§ **Assigned task**: Repeat the data exactly. Pictures are not part of the copy.

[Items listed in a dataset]
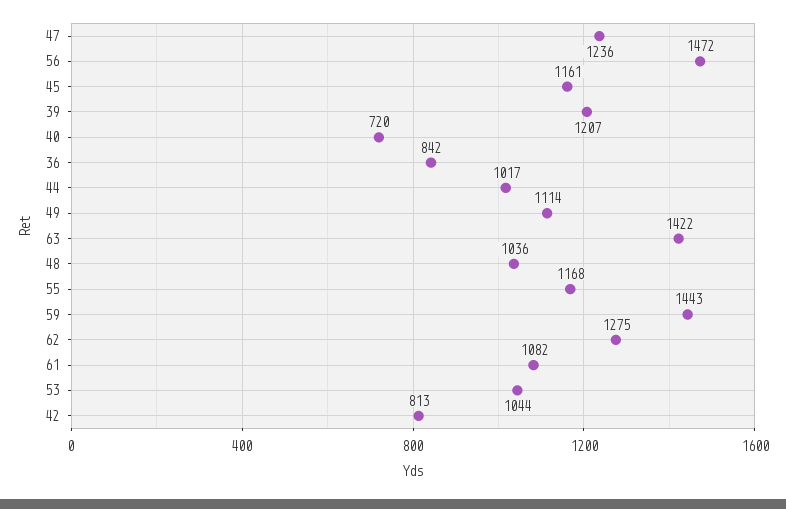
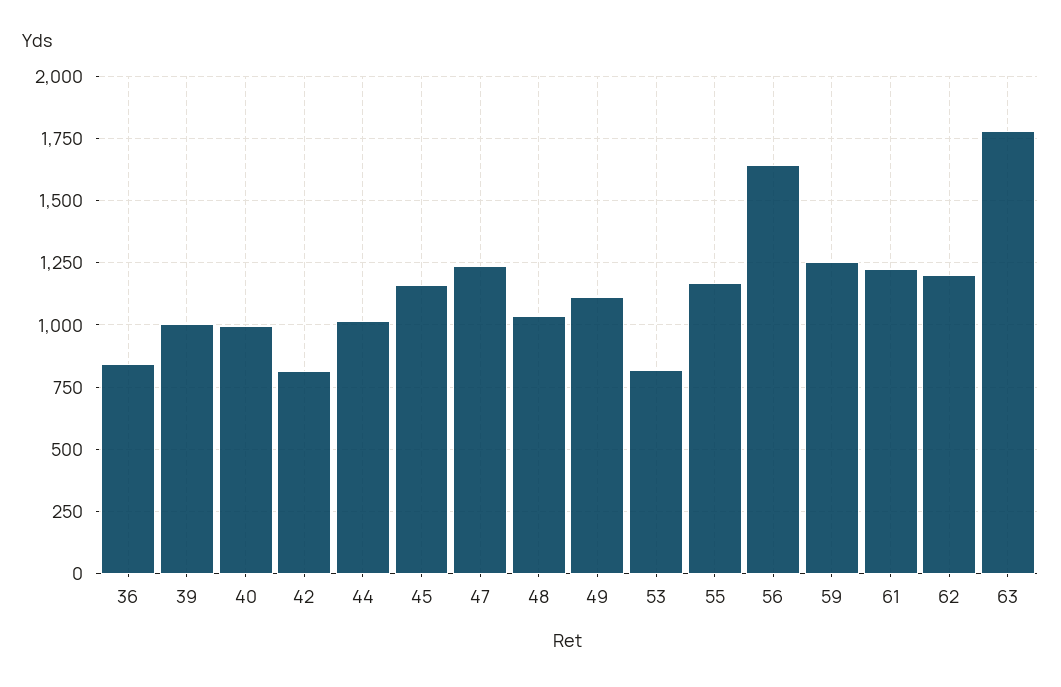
56: 1472 -> 1650
39: 1207 -> 1000
40: 720 -> 1000
63: 1422 -> 1775
59: 1443 -> 1250
62: 1275 -> 1200
61: 1082 -> 1225
53: 1044 -> 825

§ **The answer**:
56: 1472 -> 1650
39: 1207 -> 1000
40: 720 -> 1000
63: 1422 -> 1775
59: 1443 -> 1250
62: 1275 -> 1200
61: 1082 -> 1225
53: 1044 -> 825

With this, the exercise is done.